Shear flows are commonly found within the combustors that are necessary in high-speed air breathing propulsion engines (gas turbines, ramjets & scramjets). These combustors require a fluidic mechanism to “anchor” the flame and various geometries have been employed to accomplish this, some include: backward facing steps, cavities and bluff bodies are some of the more common designs. While these create a recirculation zone that serves to use high temperature products to mix with and ignite the incoming reactants in order to maintain the constant combustion process, they also have various challenges. Understanding the performance of these steady pre-mixed, pre-vaporized combustors requires quantifying various metrics; compact design, stable, low drag and high turn-down ratios are some examples.

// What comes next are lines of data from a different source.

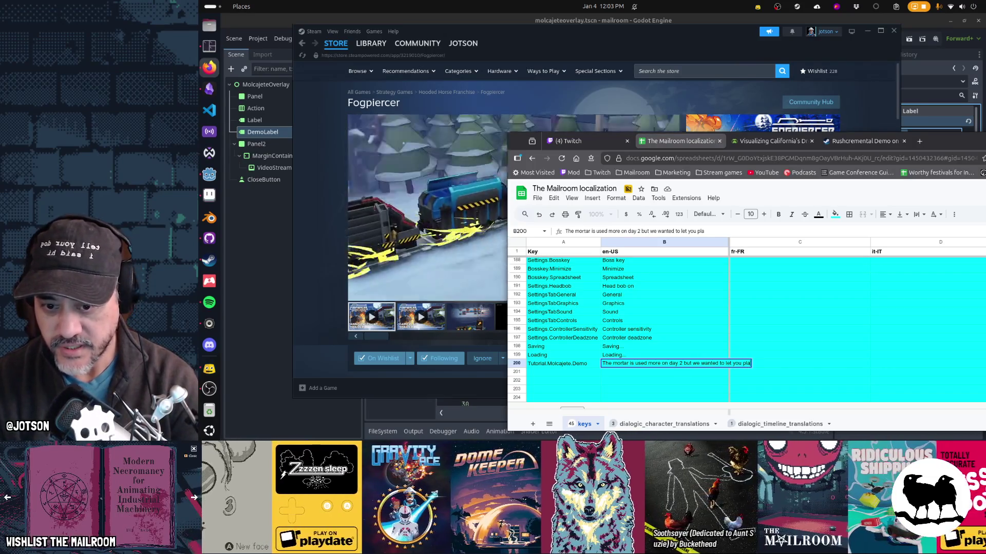
pyautogui.write('y with it in the demo.')
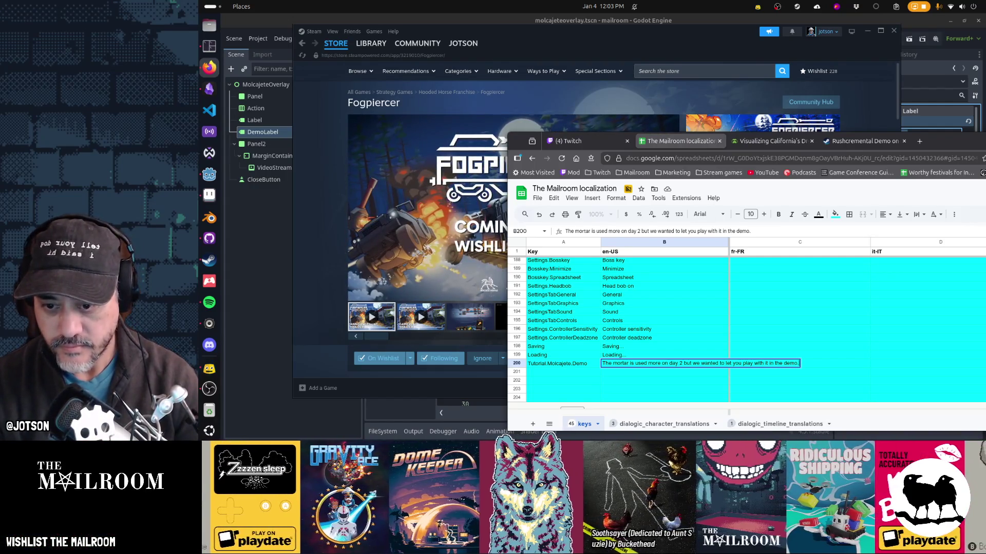
pyautogui.press('alt+Return')
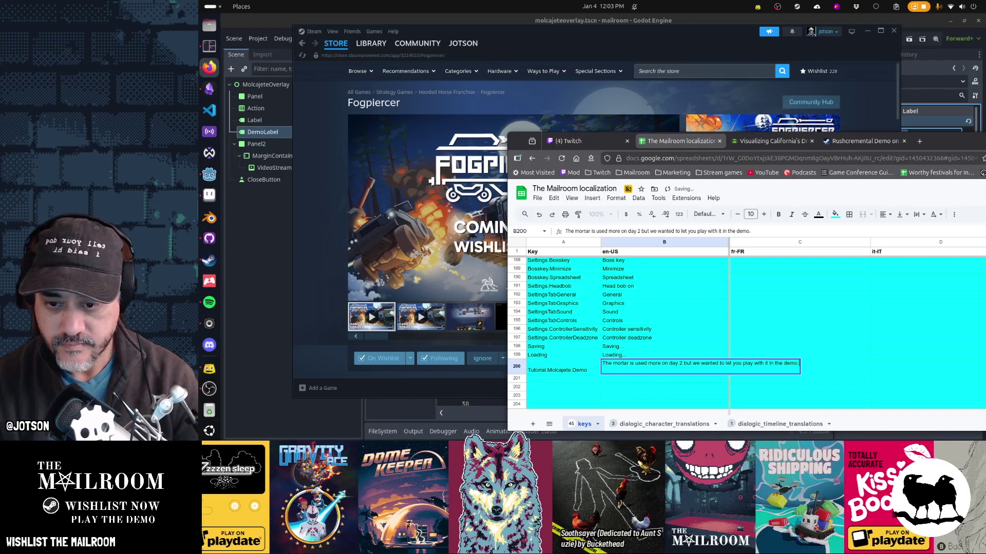
pyautogui.write('EMO:')
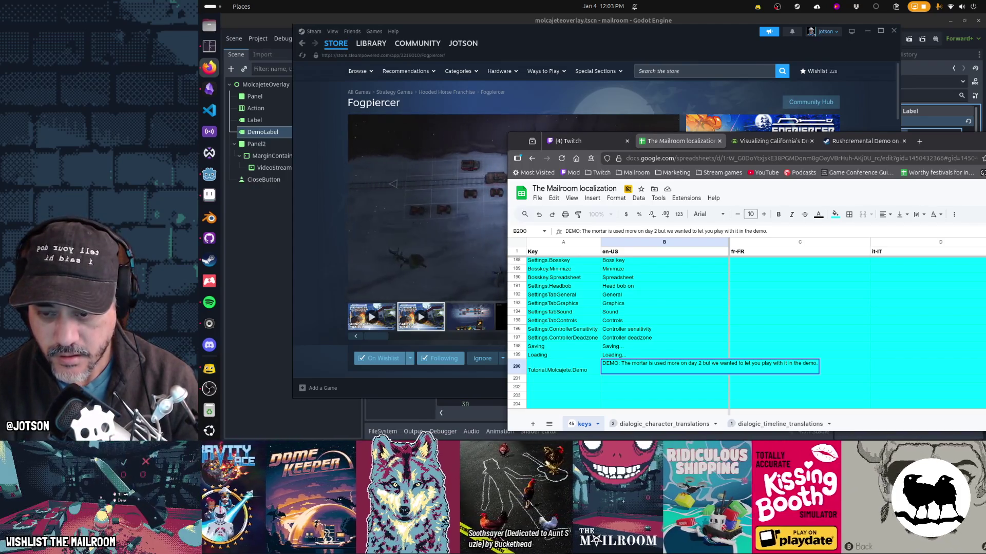
pyautogui.press('Return')
pyautogui.press('Up')
pyautogui.press('Return')
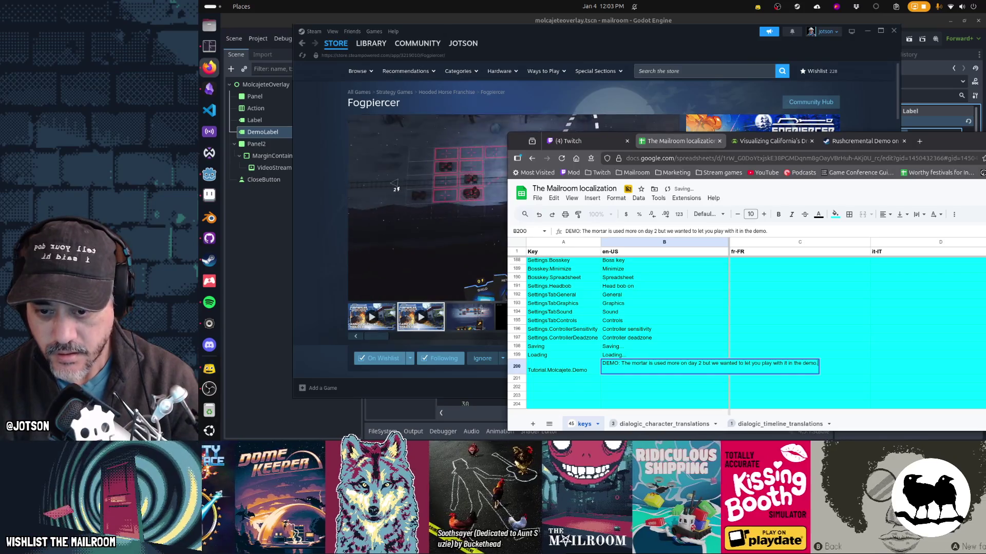
pyautogui.write('Try')
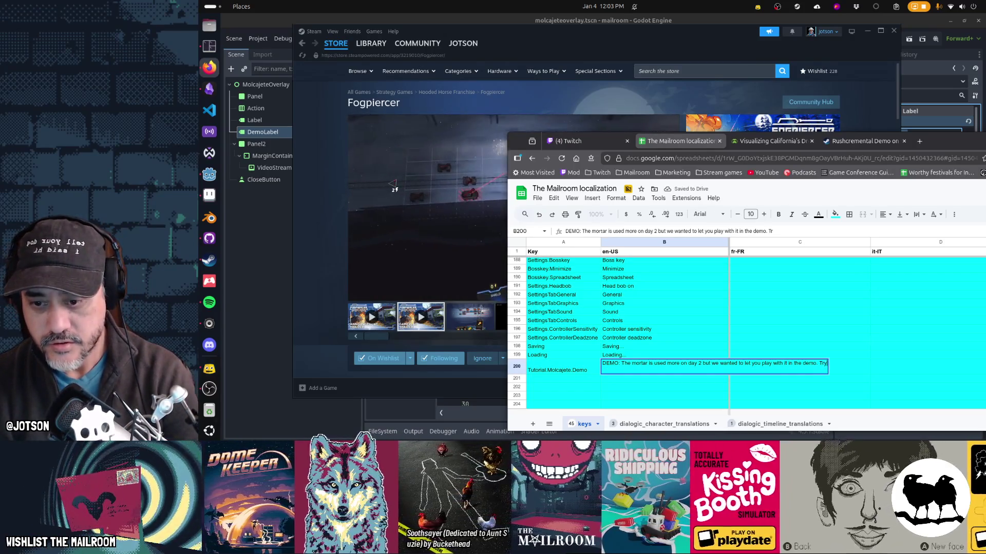
pyautogui.write(' grinding')
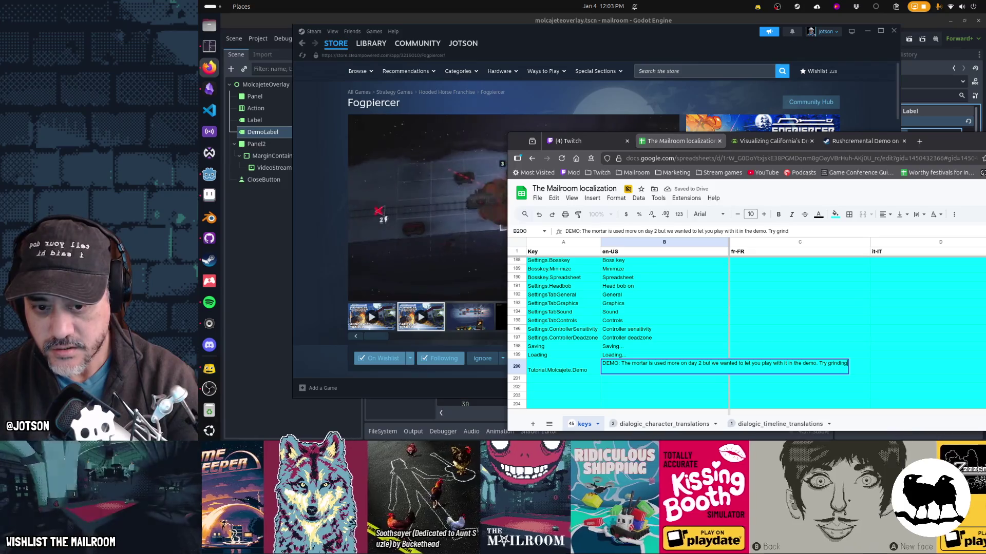
pyautogui.write(' some mushrooms!')
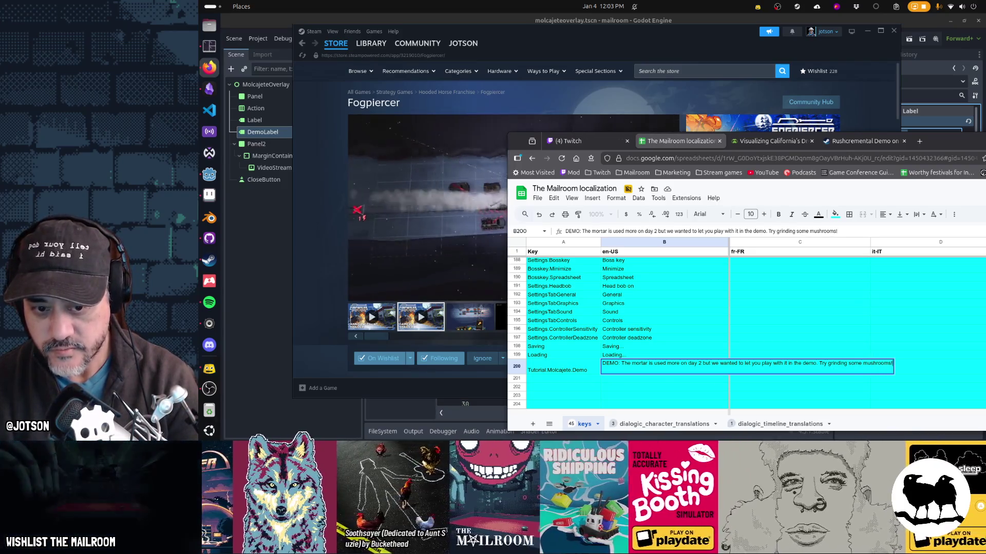
pyautogui.press('ctrl+Return')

Quantifying the performance of these combustors is a challenge due to the reacting flowfield. In our laboratory we have studied the isothermal (non-reacting) behavior and the reacting flow behavior to further our understanding of these shear flows in a combustion application. Many combustors have been build and operated in order to leverage various control techniques. In addition to building and operating these combustors (run on various fuels), we have been able to take chemiluminescence measurements in order to understand thermal energy release and perform reacting PIV measurements in order to quantify the turbulence flowfield and determine instantaneous flame interfaces.
Suppressing combustor instabilities, minimizing drag losses and increasing the volumetric heat release over a variety of operating conditions is explored using a variety of control techniques. Various passive control techniques have been studied trying to mitigate the challenges including using enhanced counter-current shear, microjets and other geometric variations with the goal of creating compact and efficient combustor designs.